━━━ Exercise inputs ━━━
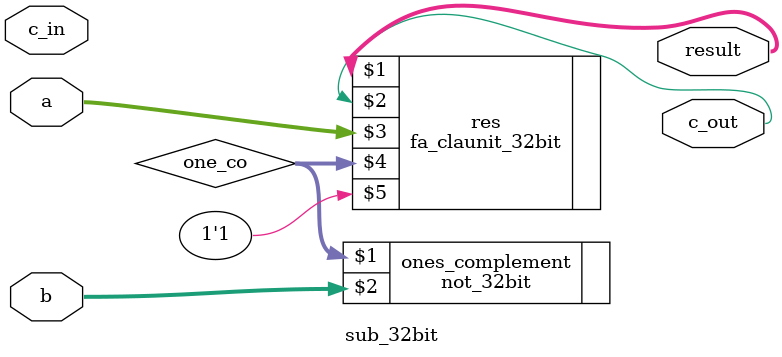
<source format=v>
module sub_32bit (
	output [31:0] result,
	output c_out, 
	input [31:0] a, 
	input [31:0] b, 
	input c_in
);

	wire [31:0] one_co; 
	wire [31:0] two_co;

	not_32bit ones_complement (one_co, b); // not b
	
	fa_claunit_32bit res (result, c_out, a, one_co, 1'b1); // a + (notb +1)
	
	// Instead of c_in, I gave 1
	
endmodule

</source>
━━━
— Exercise goal —
Nothing should appear in the output except the lines from the one with "not_32bit ones_complement (one_co, b);" through the end of the records above, copied exactly.

— Finished task —
	not_32bit ones_complement (one_co, b); // not b
	
	fa_claunit_32bit res (result, c_out, a, one_co, 1'b1); // a + (notb +1)
	
	// Instead of c_in, I gave 1
	
endmodule

</source>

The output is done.